Problem to work on ::
Your copy should hold every record verbatim and none of the pictures.

══════════

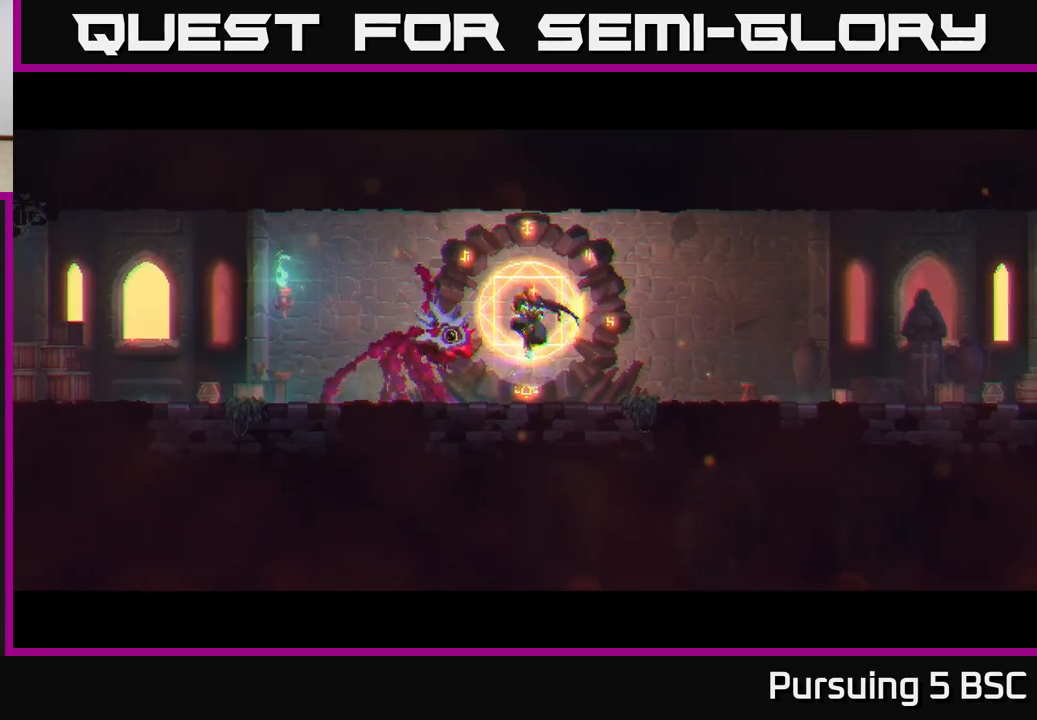
{"buttons": [], "left_stick": "center", "right_stick": "center", "events": []}
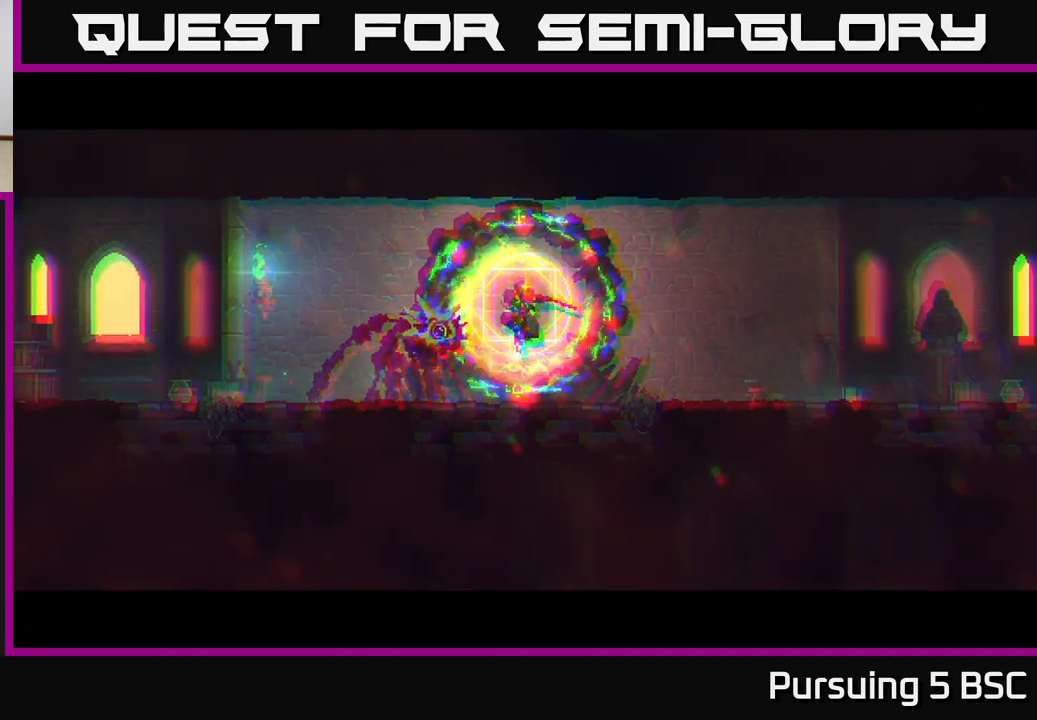
{"buttons": [], "left_stick": "right", "right_stick": "center", "events": [[383, "left_stick", "right"]]}
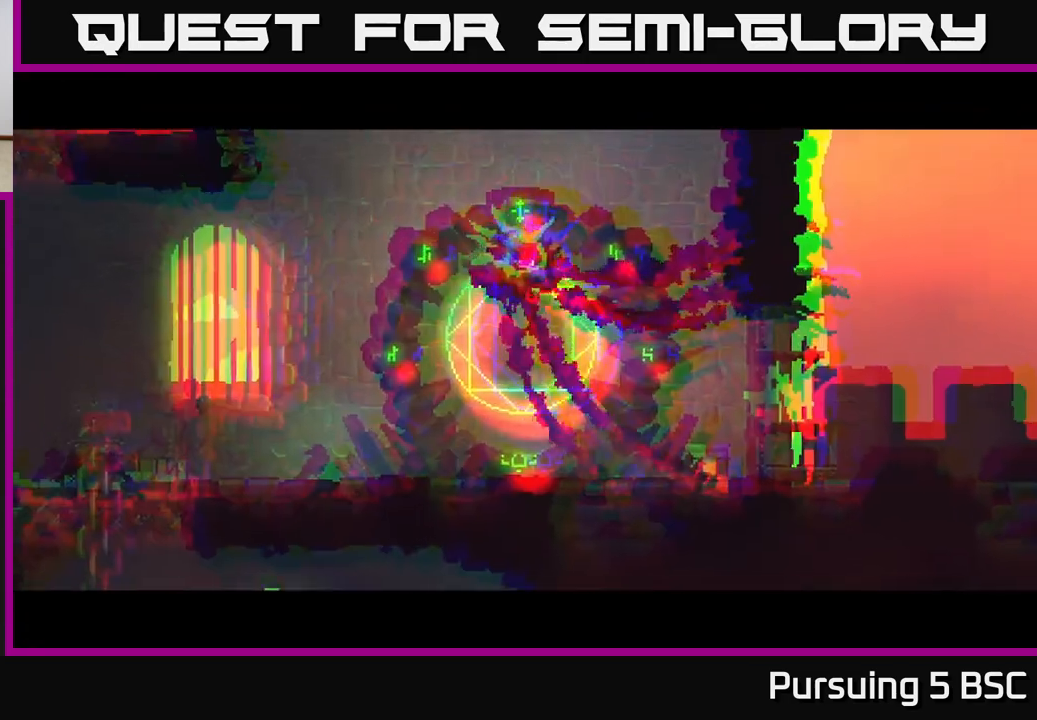
{"buttons": ["B"], "left_stick": "right", "right_stick": "center", "events": [[83, "left_stick", "center"], [250, "left_stick", "right"], [500, "B", "down"]]}
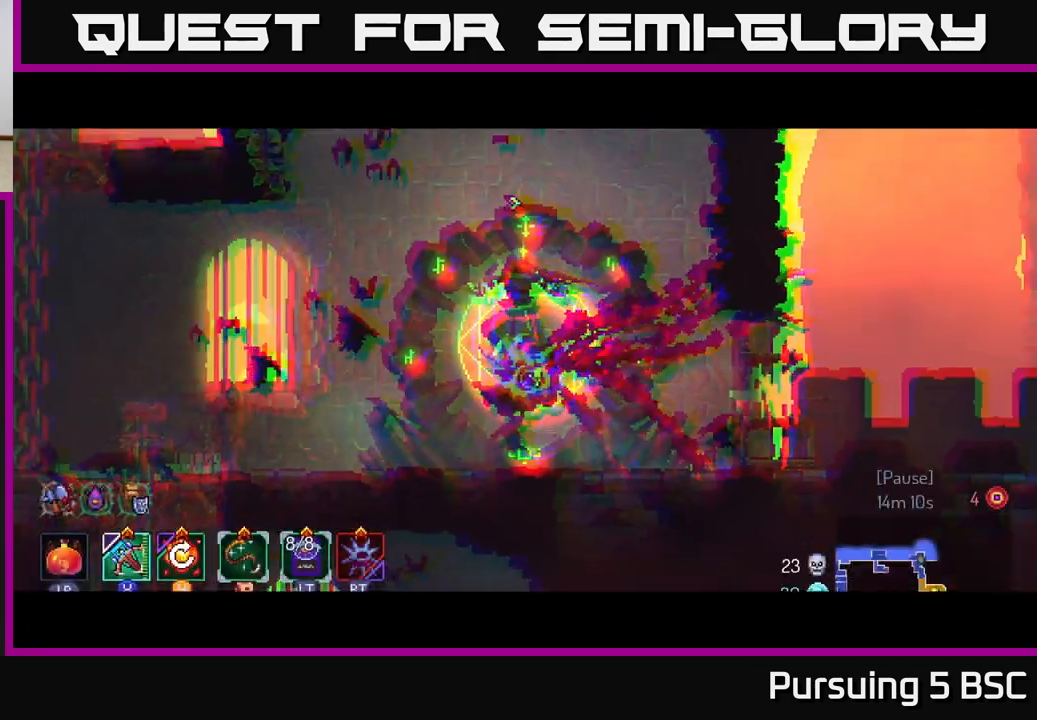
{"buttons": ["B"], "left_stick": "right", "right_stick": "center", "events": [[133, "B", "up"], [233, "B", "down"], [333, "B", "up"], [400, "B", "down"]]}
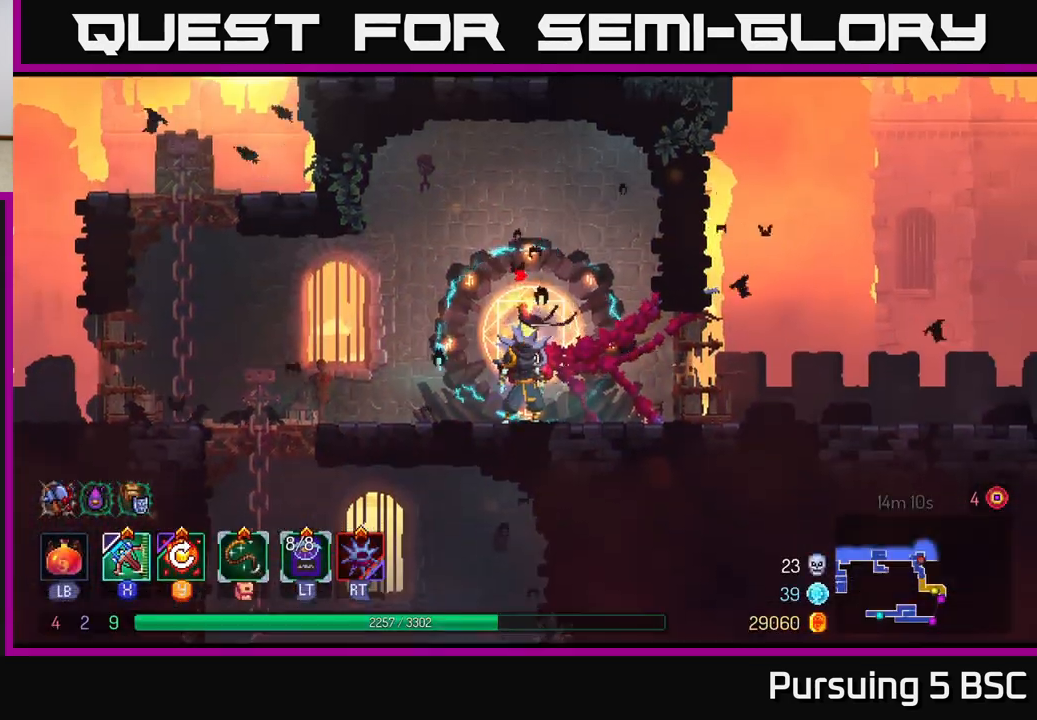
{"buttons": ["A"], "left_stick": "right", "right_stick": "center", "events": [[33, "B", "up"], [83, "B", "down"], [233, "B", "up"], [433, "A", "down"]]}
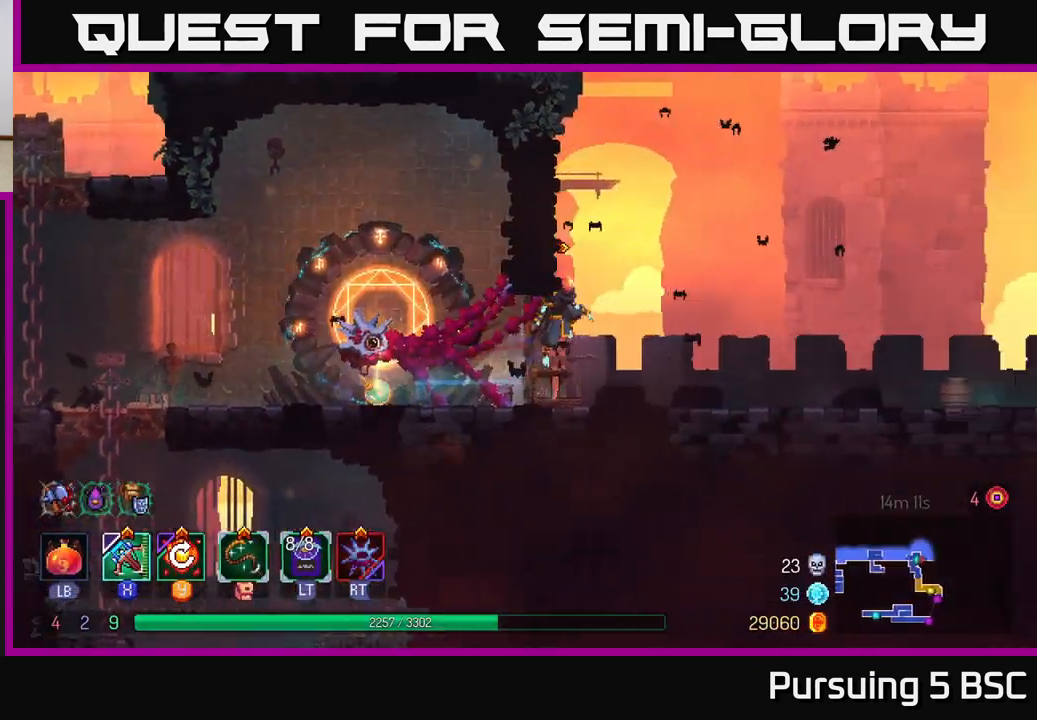
{"buttons": ["B"], "left_stick": "right", "right_stick": "center", "events": [[50, "A", "up"], [417, "B", "down"]]}
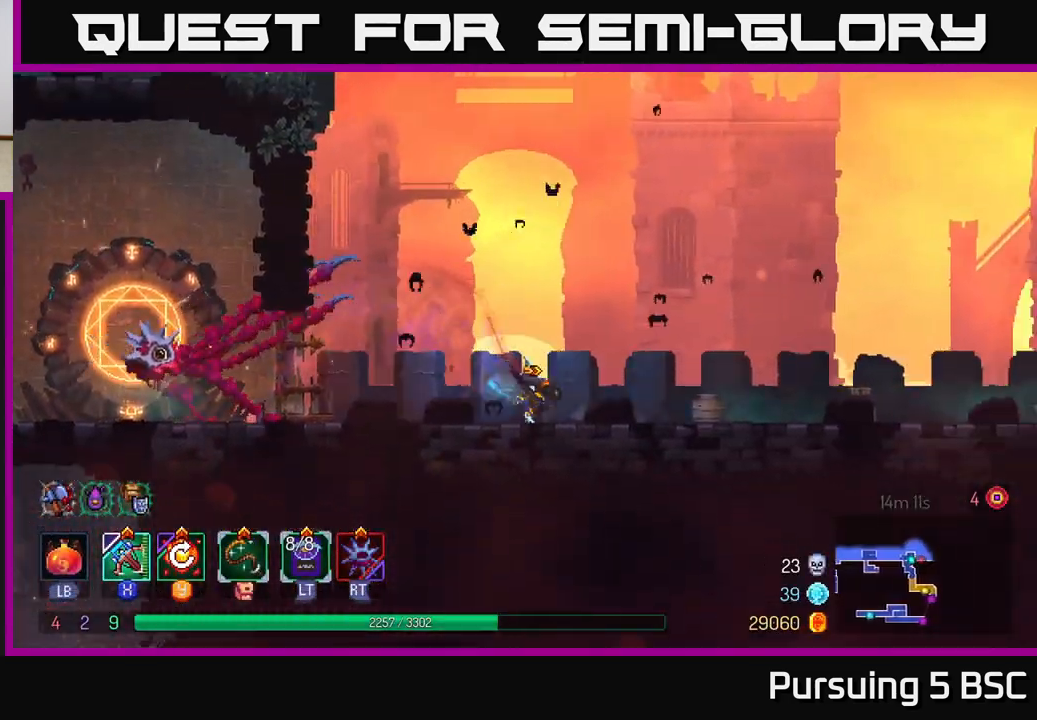
{"buttons": [], "left_stick": "right", "right_stick": "center", "events": [[133, "B", "up"], [350, "A", "down"], [500, "A", "up"]]}
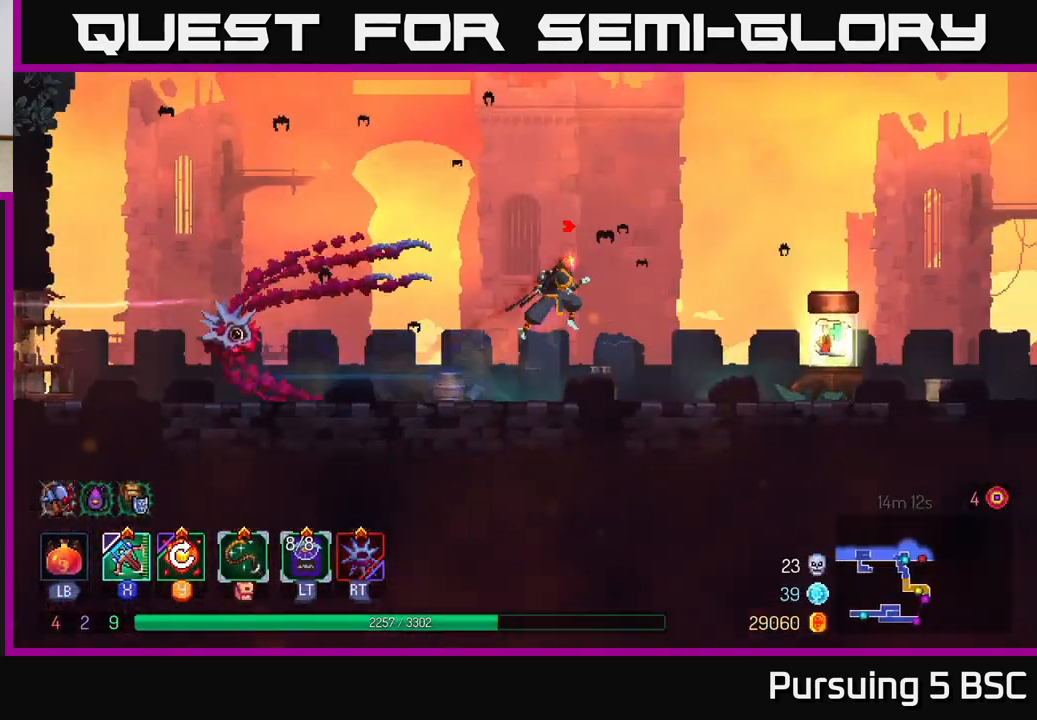
{"buttons": [], "left_stick": "right", "right_stick": "center", "events": [[283, "B", "down"], [383, "B", "up"]]}
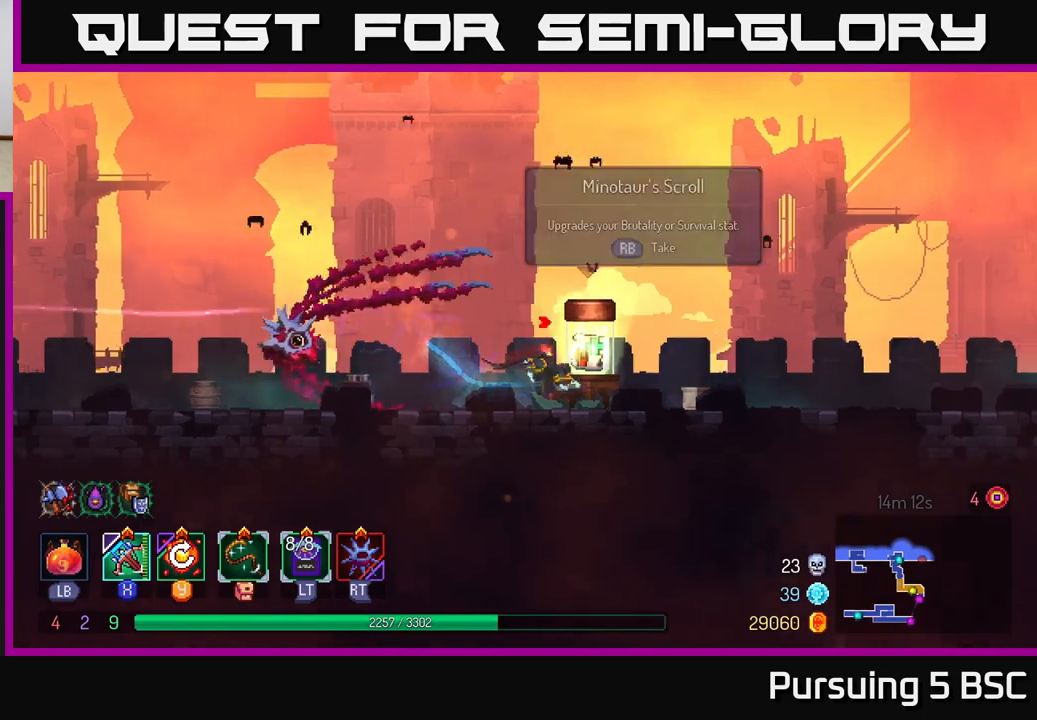
{"buttons": [], "left_stick": "center", "right_stick": "center", "events": [[67, "R1", "down"], [200, "R1", "up"], [217, "left_stick", "center"]]}
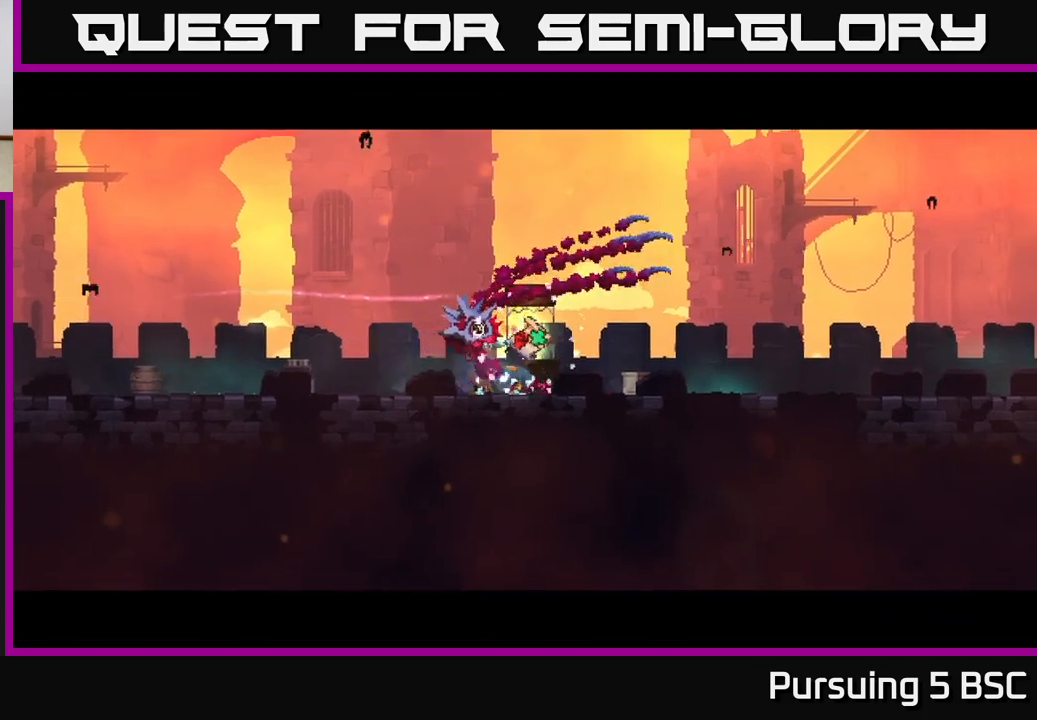
{"buttons": [], "left_stick": "right", "right_stick": "center", "events": [[333, "left_stick", "right"]]}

══════════

The answer ::
{"buttons": [], "left_stick": "center", "right_stick": "center", "events": []}
{"buttons": [], "left_stick": "right", "right_stick": "center", "events": [[383, "left_stick", "right"]]}
{"buttons": ["B"], "left_stick": "right", "right_stick": "center", "events": [[83, "left_stick", "center"], [250, "left_stick", "right"], [500, "B", "down"]]}
{"buttons": ["B"], "left_stick": "right", "right_stick": "center", "events": [[133, "B", "up"], [233, "B", "down"], [333, "B", "up"], [400, "B", "down"]]}
{"buttons": ["A"], "left_stick": "right", "right_stick": "center", "events": [[33, "B", "up"], [83, "B", "down"], [233, "B", "up"], [433, "A", "down"]]}
{"buttons": ["B"], "left_stick": "right", "right_stick": "center", "events": [[50, "A", "up"], [417, "B", "down"]]}
{"buttons": [], "left_stick": "right", "right_stick": "center", "events": [[133, "B", "up"], [350, "A", "down"], [500, "A", "up"]]}
{"buttons": [], "left_stick": "right", "right_stick": "center", "events": [[283, "B", "down"], [383, "B", "up"]]}
{"buttons": [], "left_stick": "center", "right_stick": "center", "events": [[67, "R1", "down"], [200, "R1", "up"], [217, "left_stick", "center"]]}
{"buttons": [], "left_stick": "right", "right_stick": "center", "events": [[333, "left_stick", "right"]]}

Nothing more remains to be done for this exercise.